Realizations and Decisions

"Ugh!" she exclaims. "I almost just had a panic attack!"

I look over at her in surprise. My eyebrows furrow in anger and I glare, fire burning in my eyes.

"Do you even know what a panic attack is?" I snap, my whole body on the verge of exploding with hatred and anger.

She looks at me in shock, "Yeah, I have anxiety."

I frown.

"So do I...and depression, and insomnia, and OCD, and a shit ton of other things too. I'm a major fuck up, but, you know, you kind of get used to it when all you do is fail."

The whole table has gone quiet and everyone is staring at me like I have four heads. I dip my head down and go back to shoving my food around my tray with a plastic fork.

"I didn't know all that about you, Cynthia...you should really speak up more..."

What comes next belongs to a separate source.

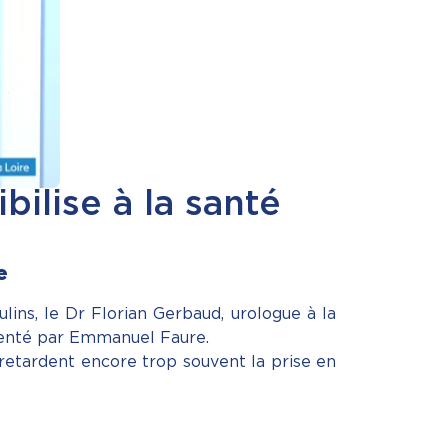
ilise à la santé
e
ins, le Dr Florian Gerbaud, urologue à la
résenté par Emmanuel Faure.
 retardent encore trop souvent la prise en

"I didn't know we had anything in common to talk about, until just now," I shrug my shoulders. "Not that I really want to talk about the voices in my head and dragging a knife across my skin."

The girls around me all laugh, like I've just told the world's funniest joke. Maybe they don't realize that I'm not kidding.

I ignore the chatter around me for the rest of lunch. When the bell rings, I toss my untouched food in the bin and make a decision. Probably not a good one, but a decision nonetheless. Instead of going to my next class, like the rest of the school was doing, I push open the front doors and step out into the chilly air.

I wrap my jacket around me tighter and trudge away from the prison, not wasting my time or energy to look back. At this point, who cares what happens? Who cares who sees me or who decides to report me? I certainly don't.

I walk all the way home. When I reach the front door, I don't open it, but instead slouch down and sit there in the frigid air, contemplating what I am doing with my life. I decide nothing worthwhile.

And that's when I make another decision. I'm going to stop this life, if it's not even worth it. I'm going to kill myself.